[[ DATA FOR THE TASK open ]]

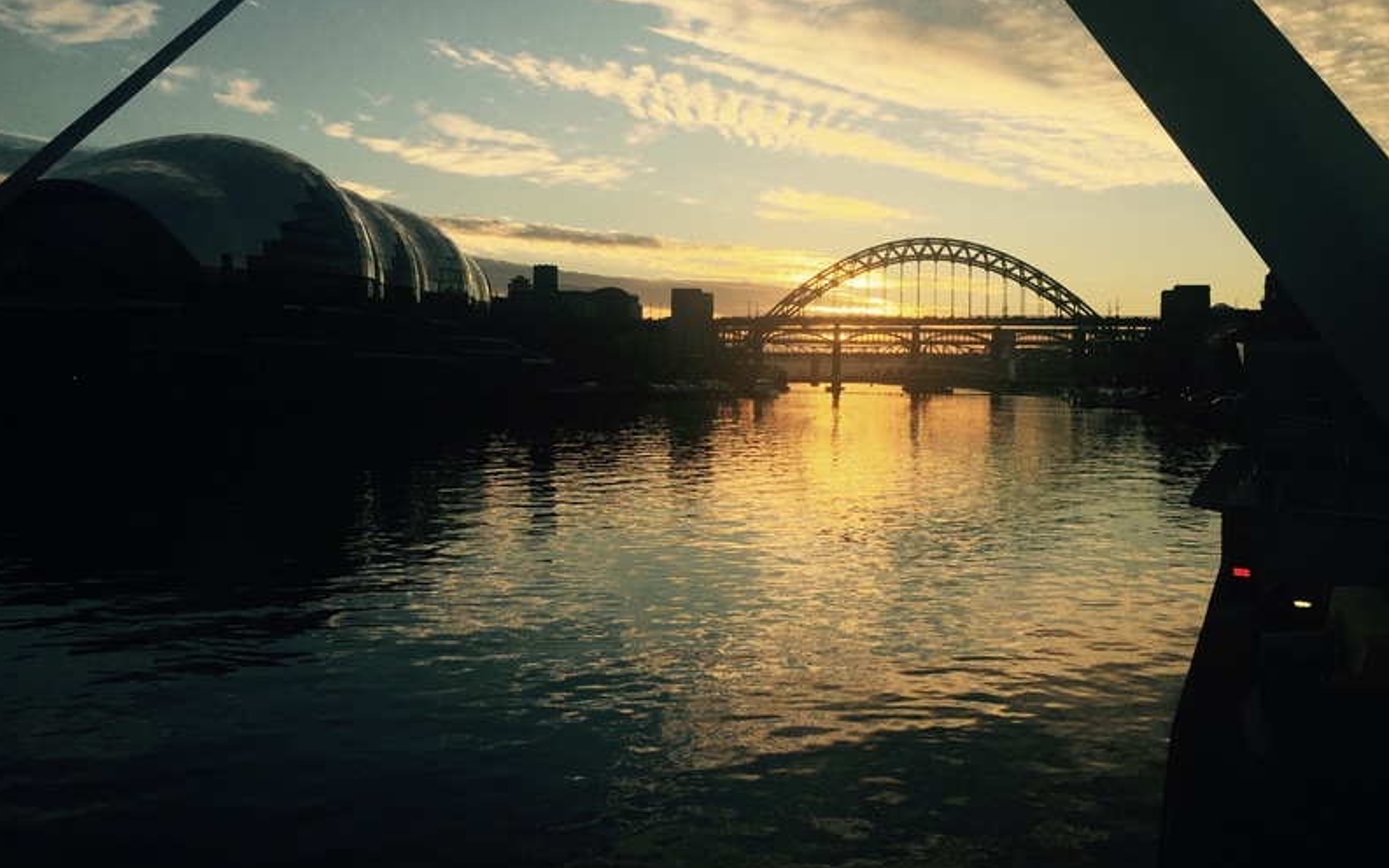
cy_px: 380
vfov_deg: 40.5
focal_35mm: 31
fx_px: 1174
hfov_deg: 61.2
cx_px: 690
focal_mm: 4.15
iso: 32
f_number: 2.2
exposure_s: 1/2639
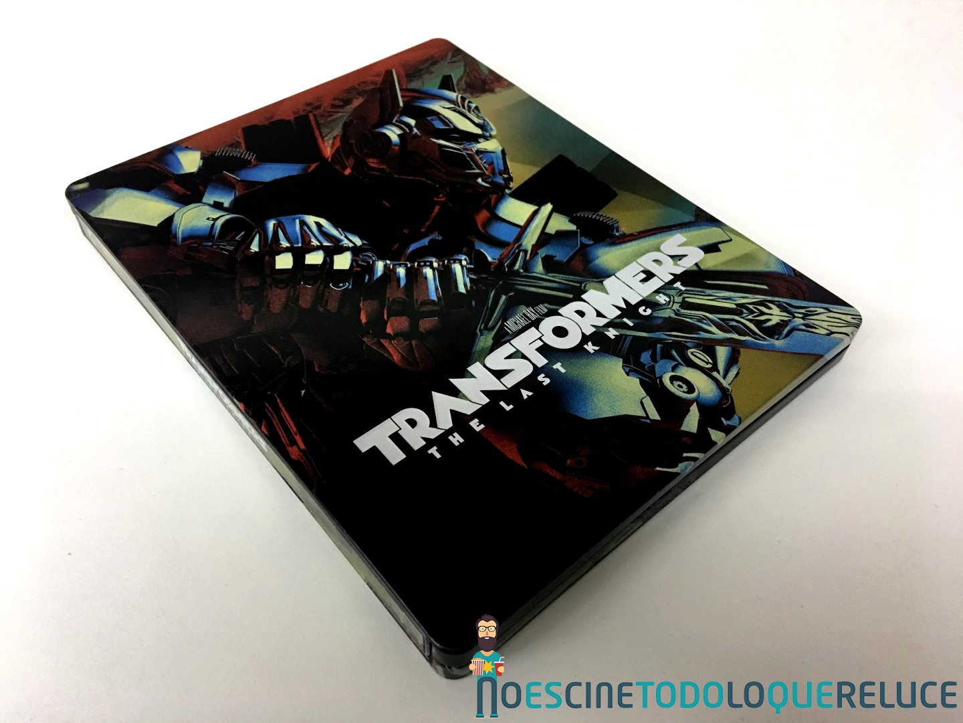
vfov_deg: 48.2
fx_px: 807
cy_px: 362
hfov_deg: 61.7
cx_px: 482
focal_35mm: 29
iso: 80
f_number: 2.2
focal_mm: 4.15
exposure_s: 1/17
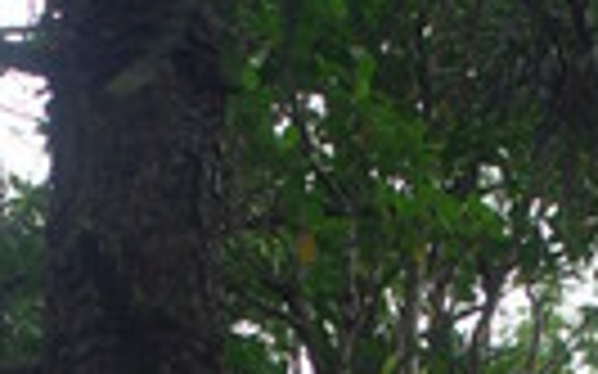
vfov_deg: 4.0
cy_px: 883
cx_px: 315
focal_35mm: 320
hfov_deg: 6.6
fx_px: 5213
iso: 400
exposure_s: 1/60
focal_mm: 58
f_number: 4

[[ DATA FOR THE TASK closed ]]

__WHAT THIS TASK INVOLVES__.
Reproduce all the data as it stands. The pictures are not part of the copy.

__ANSWER BOX__.
cy_px: 380
vfov_deg: 40.5
focal_35mm: 31
fx_px: 1174
hfov_deg: 61.2
cx_px: 690
focal_mm: 4.15
iso: 32
f_number: 2.2
exposure_s: 1/2639
vfov_deg: 48.2
fx_px: 807
cy_px: 362
hfov_deg: 61.7
cx_px: 482
focal_35mm: 29
iso: 80
f_number: 2.2
focal_mm: 4.15
exposure_s: 1/17
vfov_deg: 4.0
cy_px: 883
cx_px: 315
focal_35mm: 320
hfov_deg: 6.6
fx_px: 5213
iso: 400
exposure_s: 1/60
focal_mm: 58
f_number: 4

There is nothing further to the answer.